SELECTED EXTRACT –
** start **

I prefer Horde as well... I have the Burning Crusade, it's the best way to go! How could you do without the Outlands? 

I don't care what kind of server I'm on, though PVP can be more exciting at times. I didn't realize there were different server times... uhhh, Eastern time I guess since that's my time zone.

here's my MSN: [email protected]


----------



## MouseWithoutKeyboard (Oct 18, 2007)

*Re: [Update! 12/28] WoW SAS Guild*

So, if we do have this guild thingy, are we all starting new characters or am I the only one?


----------



## Sierra83 (Sep 24, 2007)

*Re: [Update! 12/28] WoW SAS Guild*

It depends on what server we're on... I don't mind starting a new character, or helping my guildies level if you want to start it on the Smolderthorn server... I have some low level alts there too.

** end **

RECORDED DATA –
** start **

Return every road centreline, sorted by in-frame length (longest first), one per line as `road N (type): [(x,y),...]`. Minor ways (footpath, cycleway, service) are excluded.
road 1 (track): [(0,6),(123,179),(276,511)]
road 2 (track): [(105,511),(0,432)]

** end **

DIRECTION A –
In the WoW guild forum thread, on which server does Sierra83 say they have some low-level alts?
DIRECTION B –
Pick up the WoW guild forum thread from its last post and write what comes next.

RESPONSE A –
The Smolderthorn server.

RESPONSE B –
----------



## roswell (Feb 4, 2006)

*Re: [Update! 12/28] WoW SAS Guild*

Hmm.. I'm thinking about getting Burning Crusade. I was leaning towards Alliance because I've hardly played on that side, but if I could be a Blood Elf I'd be happy. 

As far as population, probably don't want to be on a server that's too empty or too full. I'd prefer a medium pop I 'spose? But I think the one I'm on now is a high pop. and I'm liking it so maybe medium wouldn't be enough.. hm :con

ps - where do blood elfs start in the game?


----------



## MNinja (Dec 22, 2007)

*Re: [Update! 12/28] WoW SAS Guild*



roswell said:


> Hmm.. I'm thinking about getting Burning Crusade. I was leaning towards Alliance because I've hardly played on that side, but if I could be a Blood Elf I'd be happy.
> 
> As far as population, probably don't want to be on a server that's too empty or too full. I'd prefer a medium pop I 'spose? But I think the one I'm on now is a high pop. and I'm liking it so maybe medium wouldn't be enough.. hm :con
> 
> ps - where do blood elfs start in the game?


 the Blood Elves have their own exclusive starting area thats not accessible by non-BC characters north of the Undead/Forsaken starting area.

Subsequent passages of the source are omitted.